Entnimm dem Text über das Multiplayer-Problem bei Bloodborn wortgetreu den Abschnitt, der mit den Worten beginnt, die „# Bloodborn Multiplayer“ enthalten, und mit „oder weiß Rat?“ schließt.

#### [Vorliegender Text]
────────
# Bloodborn Multiplayer Problem



## mettelSiefen (31. März 2015)

Hallo, ich habe ein Problem mit dem Multiplayer von Bloodborn. Ich kann anderen helfen und dem Spiel beitreten, wenn ich allerdings selbst Hilfe in Anspruch nehmen möchte funktioniert das nie. Es erscheint zwar ab und an, dass eine Glocke gefunden wurde und das entsprechende Geräusch, aber es tritt keiner bei. Habe bestimmt schon 20 Einsicht dafür verschwendet. Router neugestartet, Internetverbindung auf der Playsi geprüft. Scheint alles in Ordnung. Hat jemand dasselbe Problem oder weiß Rat?


----------



## Herbboy (31. März 2015)
────────
#### [Bereitgestellte Daten]
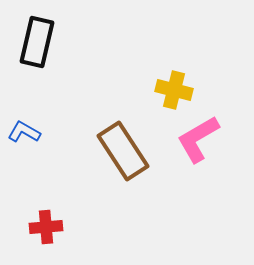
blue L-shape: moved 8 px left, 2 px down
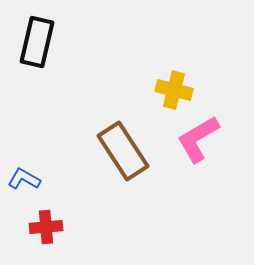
blue L-shape: moved 47 px down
────────
#### [Lösung]
# Bloodborn Multiplayer Problem



## mettelSiefen (31. März 2015)

Hallo, ich habe ein Problem mit dem Multiplayer von Bloodborn. Ich kann anderen helfen und dem Spiel beitreten, wenn ich allerdings selbst Hilfe in Anspruch nehmen möchte funktioniert das nie. Es erscheint zwar ab und an, dass eine Glocke gefunden wurde und das entsprechende Geräusch, aber es tritt keiner bei. Habe bestimmt schon 20 Einsicht dafür verschwendet. Router neugestartet, Internetverbindung auf der Playsi geprüft. Scheint alles in Ordnung. Hat jemand dasselbe Problem oder weiß Rat?